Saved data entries
== Segment start ==

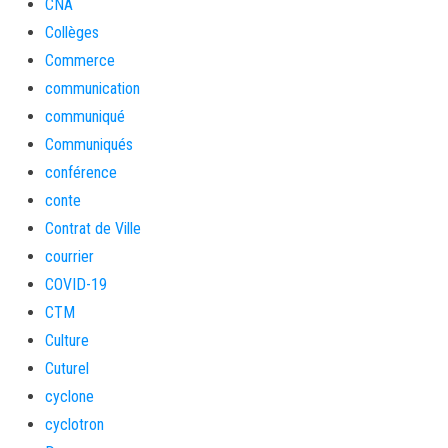
CNA
Collèges
Commerce
communication
communiqué
Communiqués
conférence
conte
Contrat de Ville
courrier
COVID-19
CTM
Culture
Cuturel
cyclone
cyclotron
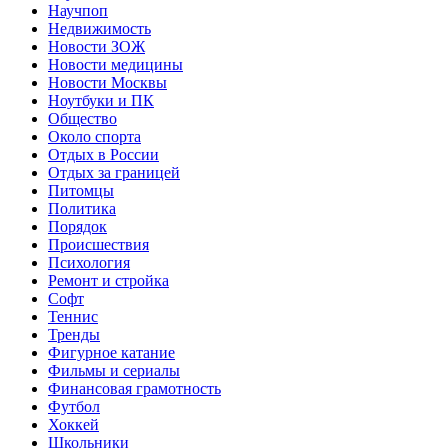
Научпоп
Недвижимость
Новости ЗОЖ
Новости медицины
Новости Москвы
Ноутбуки и ПК
Общество
Около спорта
Отдых в России
Отдых за границей
Питомцы
Политика
Порядок
Происшествия
Психология
Ремонт и стройка
Софт
Теннис
Тренды
Фигурное катание
Фильмы и сериалы
Финансовая грамотность
Футбол
Хоккей
Школьники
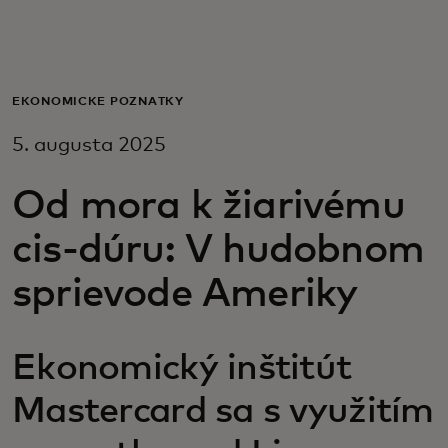
Pre vás
Pre firmy
EKONOMICKÉ POZNATKY
5. augusta 2025
Pre svet
Od mora k žiarivému
Pre inovátorov
cis-dúru: V hudobnom
sprievode Ameriky
Novinky a trendy
Ekonomický inštitút
Mastercard sa s využitím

== Segment end ==

Restate the data word for word, minus any images.

> RESPONSE:
CNA
Collèges
Commerce
communication
communiqué
Communiqués
conférence
conte
Contrat de Ville
courrier
COVID-19
CTM
Culture
Cuturel
cyclone
cyclotron
Научпоп
Недвижимость
Новости ЗОЖ
Новости медицины
Новости Москвы
Ноутбуки и ПК
Общество
Около спорта
Отдых в России
Отдых за границей
Питомцы
Политика
Порядок
Происшествия
Психология
Ремонт и стройка
Софт
Теннис
Тренды
Фигурное катание
Фильмы и сериалы
Финансовая грамотность
Футбол
Хоккей
Школьники
Pre vás
Pre firmy
EKONOMICKÉ POZNATKY
5. augusta 2025
Pre svet
Od mora k žiarivému
Pre inovátorov
cis-dúru: V hudobnom
sprievode Ameriky
Novinky a trendy
Ekonomický inštitút
Mastercard sa s využitím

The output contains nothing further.